### Work request
Examine each line of the data. Copy those that contain the string "Serra".

### Extracted records
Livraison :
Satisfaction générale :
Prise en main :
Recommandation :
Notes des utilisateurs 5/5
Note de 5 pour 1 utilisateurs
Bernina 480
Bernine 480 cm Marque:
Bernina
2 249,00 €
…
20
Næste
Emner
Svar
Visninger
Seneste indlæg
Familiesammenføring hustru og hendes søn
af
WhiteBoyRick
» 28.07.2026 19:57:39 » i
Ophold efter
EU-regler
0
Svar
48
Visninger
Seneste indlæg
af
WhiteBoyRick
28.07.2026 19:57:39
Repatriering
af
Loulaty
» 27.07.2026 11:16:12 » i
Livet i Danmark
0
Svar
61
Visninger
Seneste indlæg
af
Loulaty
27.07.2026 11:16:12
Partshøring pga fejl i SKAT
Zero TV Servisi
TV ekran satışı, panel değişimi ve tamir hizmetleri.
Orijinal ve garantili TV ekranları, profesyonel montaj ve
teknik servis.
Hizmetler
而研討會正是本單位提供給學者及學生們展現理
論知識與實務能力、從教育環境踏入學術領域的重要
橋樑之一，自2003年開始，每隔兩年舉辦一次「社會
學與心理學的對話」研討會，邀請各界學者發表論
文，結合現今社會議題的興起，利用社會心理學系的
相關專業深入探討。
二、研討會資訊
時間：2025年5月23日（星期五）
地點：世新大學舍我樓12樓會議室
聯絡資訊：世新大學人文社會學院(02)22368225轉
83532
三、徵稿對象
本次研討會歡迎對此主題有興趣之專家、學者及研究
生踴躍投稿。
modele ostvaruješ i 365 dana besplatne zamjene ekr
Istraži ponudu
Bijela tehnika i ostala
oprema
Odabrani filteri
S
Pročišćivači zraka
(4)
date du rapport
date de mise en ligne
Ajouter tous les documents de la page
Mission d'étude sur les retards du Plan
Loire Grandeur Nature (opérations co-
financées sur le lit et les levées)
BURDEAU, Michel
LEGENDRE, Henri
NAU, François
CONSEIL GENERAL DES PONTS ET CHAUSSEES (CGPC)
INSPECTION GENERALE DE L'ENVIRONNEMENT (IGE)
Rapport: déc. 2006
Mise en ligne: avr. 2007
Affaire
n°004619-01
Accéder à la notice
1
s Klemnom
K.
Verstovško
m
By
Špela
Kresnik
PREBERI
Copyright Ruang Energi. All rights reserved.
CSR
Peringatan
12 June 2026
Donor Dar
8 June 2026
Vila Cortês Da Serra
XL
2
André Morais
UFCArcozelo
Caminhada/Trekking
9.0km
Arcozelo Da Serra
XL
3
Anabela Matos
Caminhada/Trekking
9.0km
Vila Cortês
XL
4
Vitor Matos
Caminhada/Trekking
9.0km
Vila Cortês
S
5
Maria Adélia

==

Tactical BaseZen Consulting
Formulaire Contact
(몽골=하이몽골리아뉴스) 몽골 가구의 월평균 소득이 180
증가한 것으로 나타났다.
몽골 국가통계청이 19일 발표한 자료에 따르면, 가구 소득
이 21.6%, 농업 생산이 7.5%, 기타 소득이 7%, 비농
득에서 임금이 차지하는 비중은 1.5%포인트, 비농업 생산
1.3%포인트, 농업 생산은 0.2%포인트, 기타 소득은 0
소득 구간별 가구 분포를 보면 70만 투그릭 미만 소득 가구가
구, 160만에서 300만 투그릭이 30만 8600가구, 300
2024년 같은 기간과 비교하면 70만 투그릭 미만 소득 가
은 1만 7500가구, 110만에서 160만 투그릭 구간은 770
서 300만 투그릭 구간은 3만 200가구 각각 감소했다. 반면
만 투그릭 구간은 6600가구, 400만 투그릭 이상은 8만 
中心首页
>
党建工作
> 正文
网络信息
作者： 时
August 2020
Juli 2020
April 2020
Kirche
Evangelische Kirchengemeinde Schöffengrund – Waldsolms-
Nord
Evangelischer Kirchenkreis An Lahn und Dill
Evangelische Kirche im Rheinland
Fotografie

### Answer to the exercise
Vila Cortês Da Serra
Arcozelo Da Serra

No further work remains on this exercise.